Predictive Elicitation#
preliz.predictive#
- preliz.predictive.ppa(fmodel, draws=2000, references=0, boundaries=(-inf, inf), target=None, new_families=True, engine='preliz')[source]#
Prior predictive check assistant.
This is an experimental method under development, use with caution.
- Parameters:
model (PreliZ model)
draws (int) – Number of draws from the prior and prior predictive distribution
references (int, float, list, tuple or dictionary) – Value(s) used as reference points representing prior knowledge. For example expected values or values that are considered extreme. Use a dictionary for labeled references.
boundaries (tuple) – Hard boundaries (lower, upper). Posterior predictive samples with values outside these boundaries will be excluded from the analysis.
target (tuple or PreliZ distribtuion) – Target distribution. The first shown distributions will be selected to be as close as possible to target. Available options are, a PreliZ distribution or a 2-tuple with the first element representing the mean and the second the standard deviation.
new_families (bool) – If True, the method will return the best fitting distribution from a set of common distributions
engine (str) – Library used to define the model. Either preliz or bambi. Defaults to preliz
- preliz.predictive.ppe(model, target, engine='auto', new_families=None, random_state=0)[source]#
Prior Predictive Elicitation.
This method is experimental and under development. It does not offers guarantees of correctness. Use with caution and triple-check the results.
With the projective method we attempt to find a prior that induces a prior predictive distribution as close as possible to the target distribution
- Parameters:
model (a probabilistic model) – Currently it only works with PyMC model. More PPls coming soon.
target (a PreliZ distribution or list) – Instance of a PreliZ distribution or a list of tuples where each tuple contains a PreliZ distribution and a weight. This represents the prior predictive distribution previously elicited by the user, possibly using other PreliZ’s methods to obtain this distribution, such as maxent, roulette, quartile, etc. This should represent the domain-knowledge of the user and not any observed dataset.
engine (str) – Library used to define the model. Either “auto” (default), “pymc” or “bambi”. Ig “auto”, the library is automatically detected.

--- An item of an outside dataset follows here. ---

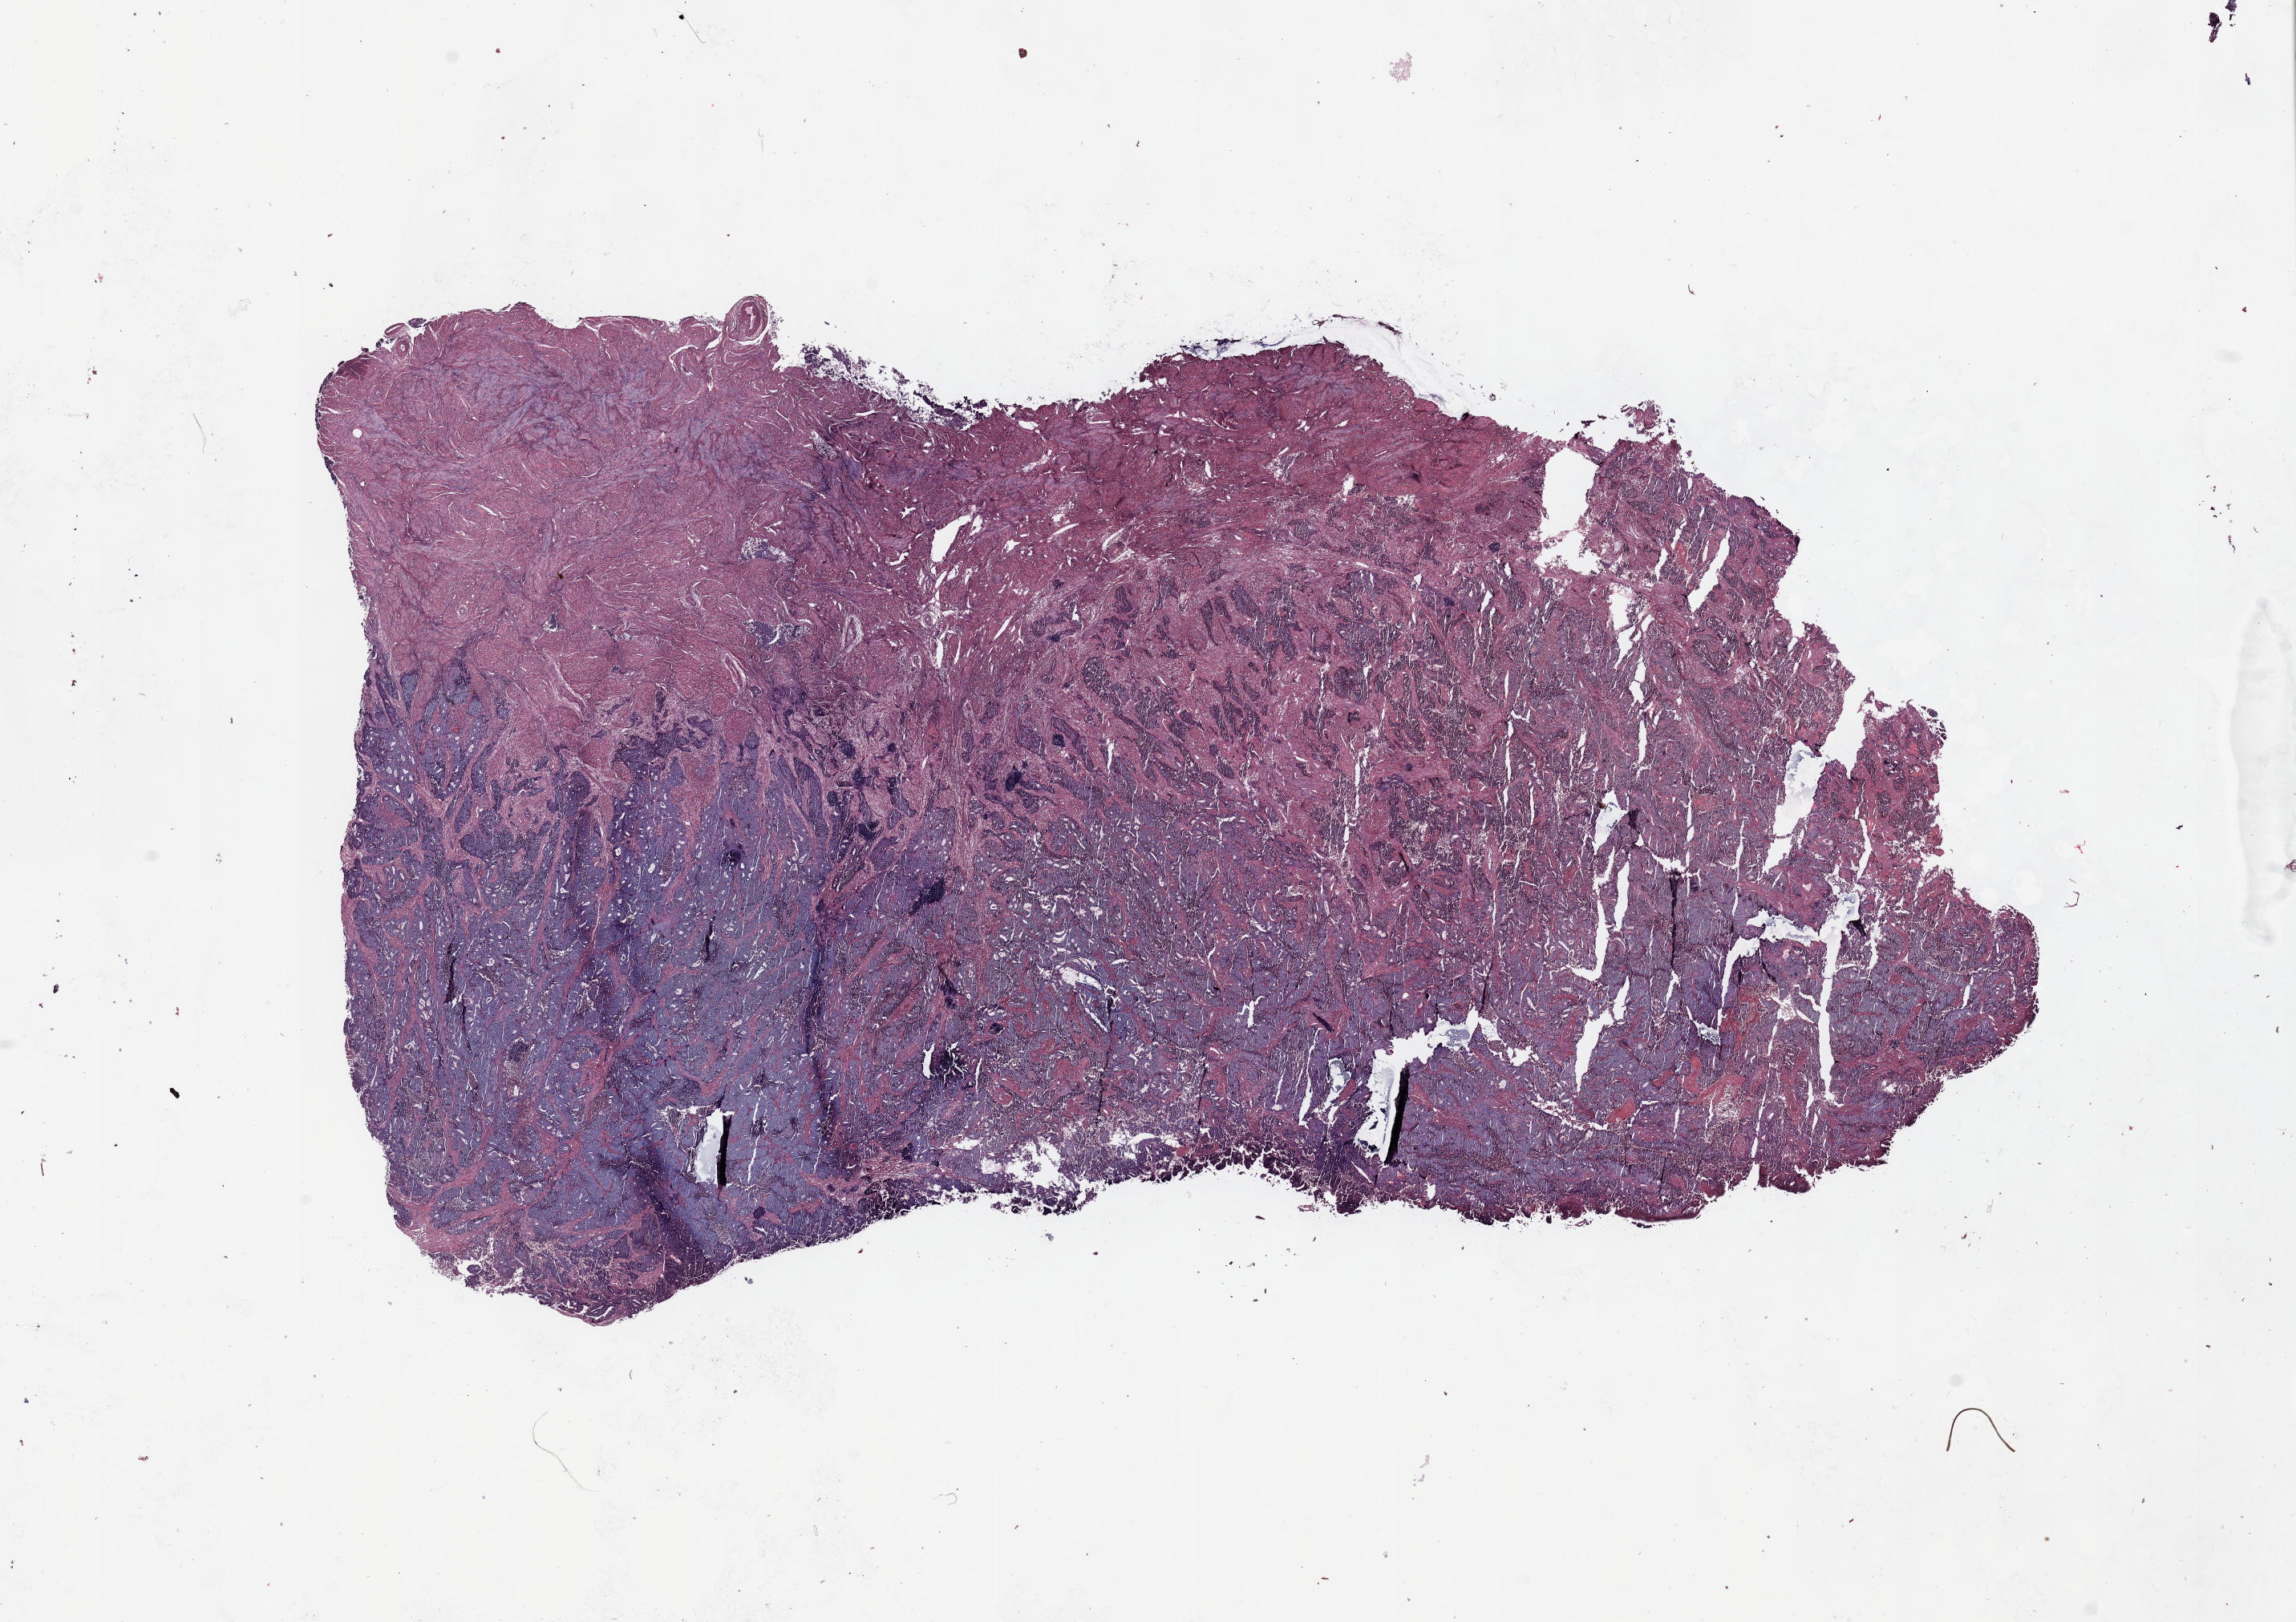
Whole-slide histology image, Hematoxylin and eosin (H&E) stained — a low-resolution overview of the entire scanned area, about 22.6 x 16.0 mm; tumour tissue sample, sampled site: uterus. Patient: female, age 59 years. Histologic grade: G2 (moderately differentiated). Composition of this section per pathologist review: tumour nuclei 80%, necrosis 2%.
Diagnosis: Endometrioid adenocarcinoma, NOS. AJCC pathologic stage: II.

new_families ("auto", list or dict) – Defaults to None, the samples are fit to the original prior distribution. If “auto”, the method evaluates the fit to the original prior plus a set of predefined distributions. Use a list of PreliZ distribution to specify the alternative distributions you want to consider. Use a dict with variables names in
modelas keys and a list of PreliZ distributions as values. This allows to specify alternative distributions per variable.random_state ({None, int, numpy.random.Generator, numpy.random.RandomState}) – Defaults to 0. Ignored if method is “pathfinder”.
- Returns:
new_priors – A string representation of the new priors. The user can copy and paste it into the model’s code. Ideally, with none to minimal changes.
- Return type:
str
- preliz.predictive.predictive_explorer(fmodel, samples=50, kind_plot='ecdf', references=None, plot_func=None, engine='auto', group='prior_predictive', var_name=None, stats_kwargs=None)[source]#
Explore how changing parameters in the prior affects the prior predictive distribution.

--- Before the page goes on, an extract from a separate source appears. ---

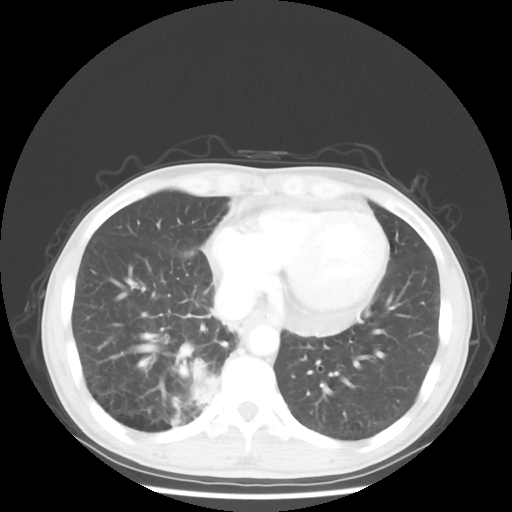
Chest CT, one axial slice; slice 15 of 58 in the series (ordered by position); reconstruction kernel STANDARD; lung window (W 1500 / L -600 HU); 5 mm slice thickness; 512 × 512 image matrix, field of view 360 × 360 mm. Male patient, age 56 years. From the clinical record (not read from this slice): clinical TNM (as recorded): T2 N1 M1; histopathological grade: G1.
Annotated regions visible in this slice (bounding box drawn by a radiologist):
- lung tumour (recorded histology: adenocarcinoma): bounding box [x1, y1, x2, y2] px = [186, 353, 220, 412]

Use this function to interactively explore how a prior predictive distribution changes when the priors are changed. It also allows you to visualize how one prior changes when another prior is changed, this can be useful for prior that are not set independently, but are dependent on each other.
- Parameters:
fmodel (callable) – A function with a PreliZ model, a PyMC model, or a Bambi model. See examples section below for details
samples (int, optional) – The number of samples to draw from the prior predictive distribution (default is 50).
kind_plot (str, optional) – The type of plot to display. Defaults to “kde”. Options are “hist” (histogram), “kde” (kernel density estimate), “ecdf” (empirical cumulative distribution function).
references (int, float, list, tuple or dictionary) – Value(s) used as reference points representing prior knowledge. For example expected values or values that are considered extreme. Use a dictionary for labeled references.
plot_func (function) – Custom matplotlib code. Defaults to None.
kind_plotandreferencesare ignored ifplot_funcis specified.engine (str, optional) – Library used to define the fmodel. Either preliz, pymc or bambi. Default is auto. The function will automatically select the appropriate library to use based on the fmodel provided.
group (str, optional) – Which group to use. Ignored if the model is defined in preliz. Defaults to “prior_predictive”. You can also pass “prior”.
var_name (str, optional) – The name of the variable to plot. Ignored if the model is defined in preliz. If “group=prior_predictive” it defaults to the first variable in observed_RVs. For “prior” it defaults to the last variable in free_RVs.
stats_kwargs (dict, optional) – Additional keyword arguments to pass to the statistics function. Defaults to an empty dictionary.